Senior Engineer, Automation

Overview

The Senior Automation Engineer reports to the AD Process Automation and is responsible for providing automation design team leadership and serving as a technical subject matter expert for a Novartis Aseptic Drug Product facility.

Durham, NC (On‑Site). Novartis does not offer relocation support.

• Ensure automation aspects of new equipment are designed, meet Novartis standards, and are appropriately commissioned and qualified.
• Provide oversight for automation aspects of projects, including integration of 3rd party equipment with standard plant systems such as DCS, BMS, Historian, and infrastructure.
• Design, configure, install, and maintain automation software and associated hardware for existing equipment and processes.
• Prepare scopes of work for large projects, lead small teams, and manage automation contractors to complete required work within project timelines.
• Lead discussions with internal business partners on priorities, timelines, and transparent sharing of information.
• Develop, review, and approve lifecycle documentation (User Requirements, Functional Specification, Detail Design Specifications, etc.).
• Develop and maintain procedures to meet GMP requirements, CFRs, and internal company policies.
• Participate and/or lead new product implementation processes to ensure smooth transition from development to GMP manufacturing.
• Drive operational excellence and continuous improvement.
• Partner with Quality to ensure a quality and compliant manufacturing environment, including participation in regulatory audits as an automation SME.
• Resolve technical issues impacting production.
• Support 24x7 site‑based operations, including rotating on‑call responsibilities.
• Investigate non‑conformances related to automation systems.
• Perform other related duties as assigned.

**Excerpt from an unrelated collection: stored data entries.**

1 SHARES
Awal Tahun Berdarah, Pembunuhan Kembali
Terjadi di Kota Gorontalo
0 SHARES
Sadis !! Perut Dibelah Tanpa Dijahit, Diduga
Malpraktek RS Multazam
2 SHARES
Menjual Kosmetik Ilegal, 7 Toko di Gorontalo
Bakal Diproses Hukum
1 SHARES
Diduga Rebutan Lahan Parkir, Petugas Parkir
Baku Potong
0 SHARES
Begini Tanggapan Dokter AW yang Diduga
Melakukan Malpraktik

• B.S. degree in Engineering, Computer Science, or a related technical field.
• 8 years of experience in pharmaceutical or biopharmaceutical GMP manufacturing operations (or 12 years of equivalent experience).
• Excellent oral and written communication skills with demonstrated technical writing ability.
• Experience programming, troubleshooting, and maintaining site automation systems such as DCS, BMS, PLC, SCADA, historian, and infrastructure, including industrial protocols.
• Experience in development and execution of system level qualification testing and guidance on qualification plans in conjunction with C&Q department.
• Proven experience applying S88 methodology in an automated environment and developing control system standards aligning with S88.
• Experience in field wiring practices, panel design, troubleshooting and start‑up of control systems, and instrumentation.
• Experience writing and executing complex change controls.
• In‑depth knowledge of FDA regulations, particularly 21 CFR Part 11 and GMP systems.
• Strong project management skills with extensive experience in strategic/tactical planning and long‑term project planning.
• Ability to prepare contingency plans and logically work through complex issues under pressure.
• Provide technical support on all manufacturing issues toward resolution.
• Up to 10% travel may be required.

The salary range is $108,500 to $201,500 annually, based on qualifications and experience. The final salary will be reviewed periodically. Compensation includes a performance‑based cash incentive and eligibility for annual equity awards. US‑based eligible employees receive a comprehensive benefits package (health, life, and disability benefits, 401(k) with company contribution and match) and a generous time‑off package (vacation, personal days, holidays, and other leaves).